Surfside, Florida, lies at the north end of Miami Beach, extending from 88th Street to 96th. I remember that the streets parallel to Collins Avenue and going north and south were Harding, and then, alphabetically for famous authors, Abbot, Byron, Carlisle, Dickens, Froude, Garfield, Hawthorne, and Bay Drive which angled off from Dickens. We lived at 94th Street, on Bay Drive, right across from the bay.
In 1938, wood pilings and two by twelve inch capping boards remained from dredging the bay to make the land. You could run along the top of these boards for a mile or more. Underneath the boards the coral sand had eroded into a shallow beach where menhaden pilchards crowded around the pilings. On calm days, you could look down and see blue crabs walking gingerly along the bottom. On the beach armies of fiddler crabs marched near their holes, raising their large claws up and down. I would lie on the cap looking down into the water and watch the mangrove snappers swirl around coral rocks, and once I saw a batfish.
There were few houses in Surfside. Along the beach was the swanky Surf Club and on the bay side an island and the Indian Creek Country Club guarded by a bridge and sentry. Underneath this bridge big snook snapped at shrimp on moonlit nights while dolphins breathed and gasped down the channel. More than anything I wanted a rod and reel to go fishing.
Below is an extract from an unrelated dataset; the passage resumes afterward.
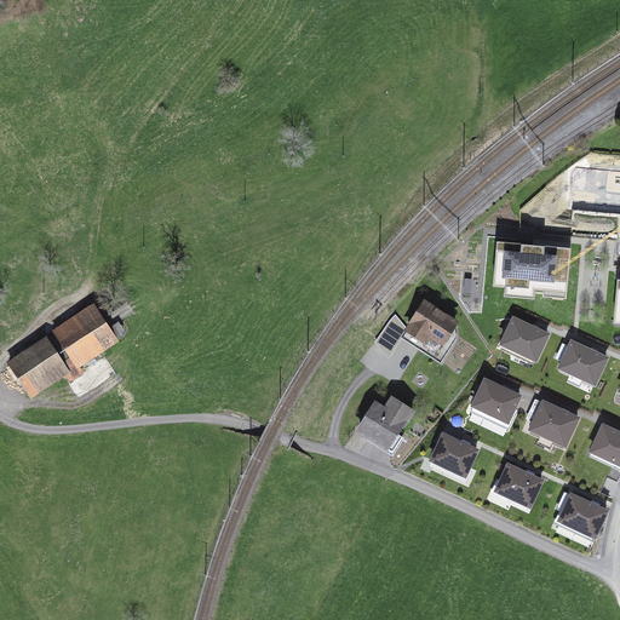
[(568,250),(499,244),(495,282),(564,288),(568,250)]
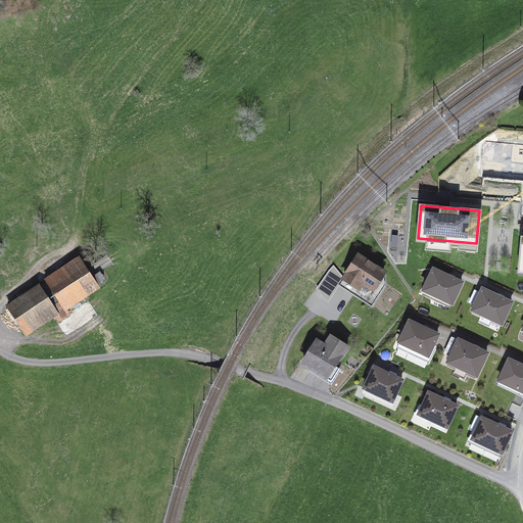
[(392,253),(407,252),(405,237),(391,238),(392,253)]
Weekday mornings we took the bus south to North Beach Elementary School. In the fourth grade I had Mrs. Krueger for my homeroom teacher. My parents gave each of us a dollar a week for lunch. For twenty cents a day, you got a peanut butter and butter sandwich on thin, soft, white bread, a glass of milk, and Jell-O. Because, I was old for my grade, and help was needed, I got a job in the school cafeteria which gave a free lunch. With the dollar I saved I could buy a box of crayons or a Fudgcicle or go to the movies on Saturday and have money left over. My parents were against such spending during hard times and shortly after I started working I no longer received any lunch money. I was destined to work in cafeterias though the ninth grade.
Fudgcicles were sold in the cafeteria. They came in a brown and white wrapper and were frozen chocolate ice milk on a stick. I noticed that valuable prizes could be had for saving Fudgcicle wrappers. You could get a yoyo, a cap gun, a Red Ryder BB gun or a rod and reel. For the rod and reel, one had to save 1500 wrappers. Few children were interested in saving Fudgcicle wrappers for valuable prizes and they left them on their trays when they turned them in.
Agnes, a young black women, cleaned off the plates and trays into the garbage can. I would then arrange the plates and glasses in a square basket, slide them into the washer-steamer in a corner and pull them out to the left around the corner where they air dried. The aluminum trays were washed separately.
I asked Agnes if I could do her job so that I could collect the Fudgicicle wrappers. Cleaning plates was a messy job and made you smell like garbage but hope for a rod and reel made it easy. Therefore, Agnes and I swapped places and every day I would put 10 to 20 wrappers in a cardboard box next to the receiving window. After several weeks, however, Mrs. Pearl, the supervisor, made me go back to steaming plates and cleaning trays.
I thought that was the end of the Fudgcicle experiment. At the end of the school year, however, Agnes came to me and gave me the cardboard box filled with fudgcicle wrappers. She had kept collecting them. They smelled of mildew and bad chocolate and were so stuck together their number could only be estimated. I estimated there were at least 1500 wrappers in the box.
I taped the box shut and sent it off to the Fudgcicle address with a letter requesting the rod and reel.
A couple of months into the summer my mother, Helen, was all excited. A package, a long cardboard tube, had arrived for me. I broke open the tube and poured out its contents. Inside were the simplest little tin reel and a short light fly rod. There were some line and hooks. The whole thing looked like it cost 95 cents.
I put the line on the reel, threaded it through the guides, and tied on a sinker and hook. I picked up one of the fiddler crabs off the beach, took off his large claw, and hooked it through the body. I lowered this down into calm water and waited. A three-pound mangrove snapper swallowed the bait and ran under the piling. I pulled on the rod and it broke! The reel jammed! I hand lined the fish in and had him flopping on the loose sand.
I proudly took him home where we had him for supper. My mother thought I was very clever for sending off those Fudgcicle wrappers. I wasn’t so sure.